---- Given entries
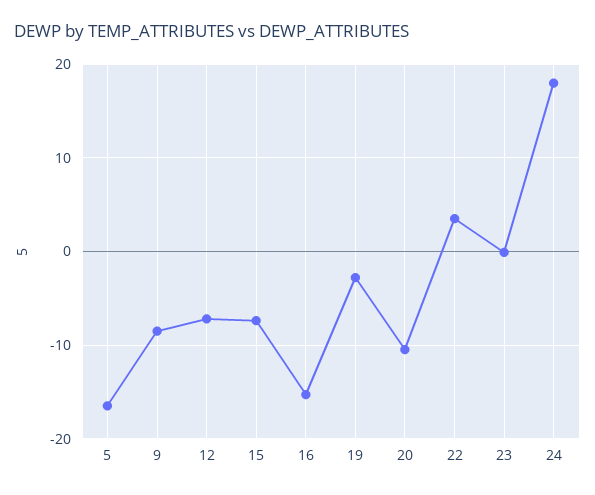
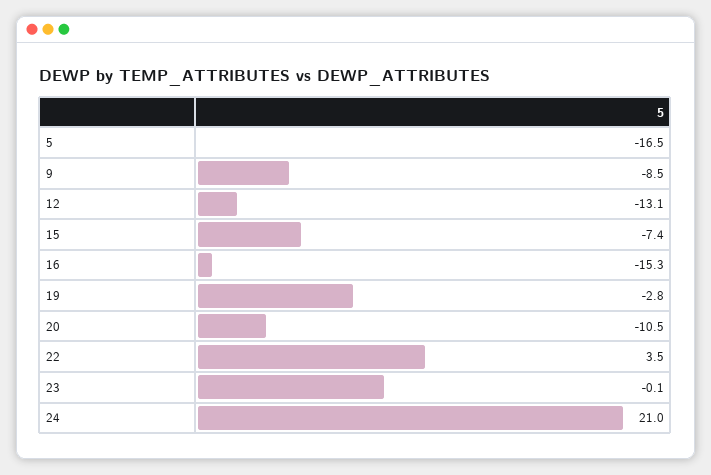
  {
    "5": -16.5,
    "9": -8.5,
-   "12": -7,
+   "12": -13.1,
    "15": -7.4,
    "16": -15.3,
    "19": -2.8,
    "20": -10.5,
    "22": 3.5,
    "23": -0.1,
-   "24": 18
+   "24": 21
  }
--------
---- Given entries
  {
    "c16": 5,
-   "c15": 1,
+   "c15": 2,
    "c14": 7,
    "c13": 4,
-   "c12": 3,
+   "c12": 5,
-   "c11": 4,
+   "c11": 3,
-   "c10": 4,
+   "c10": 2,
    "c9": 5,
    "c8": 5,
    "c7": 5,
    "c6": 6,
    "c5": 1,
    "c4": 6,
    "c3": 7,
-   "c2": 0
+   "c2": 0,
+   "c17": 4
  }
--------
---- Given entries
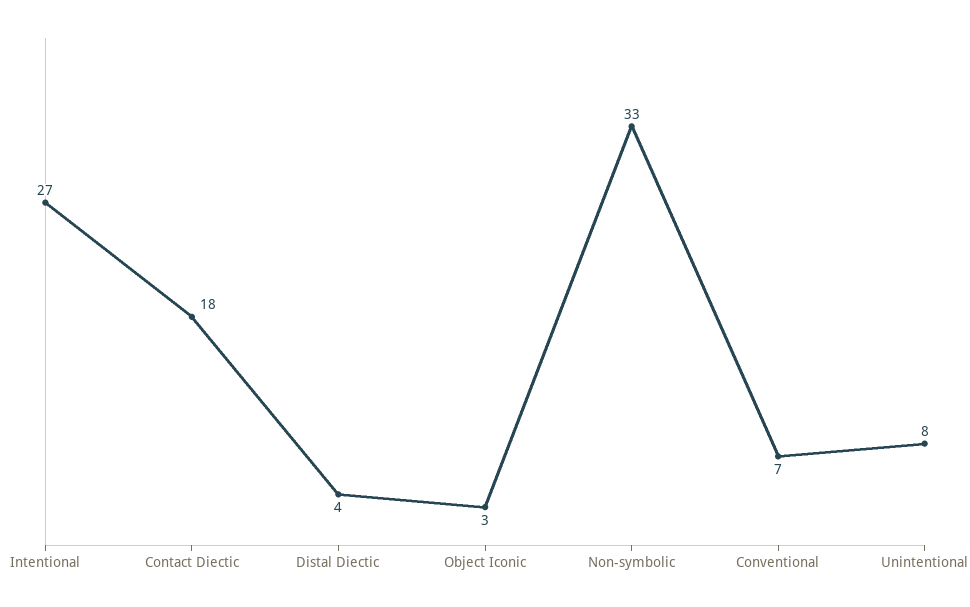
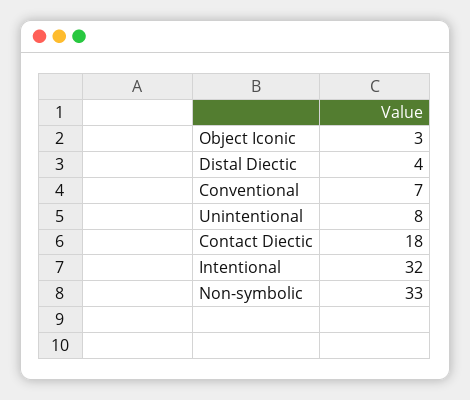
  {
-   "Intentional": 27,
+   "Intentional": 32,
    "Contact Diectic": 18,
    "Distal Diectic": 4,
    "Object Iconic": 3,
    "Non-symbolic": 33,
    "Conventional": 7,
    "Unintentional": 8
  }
--------
• Task description
Scan the records for lines that hold "Diectic", and reproduce each one you find.

• Solved problem
    "Contact Diectic": 18,
    "Distal Diectic": 4,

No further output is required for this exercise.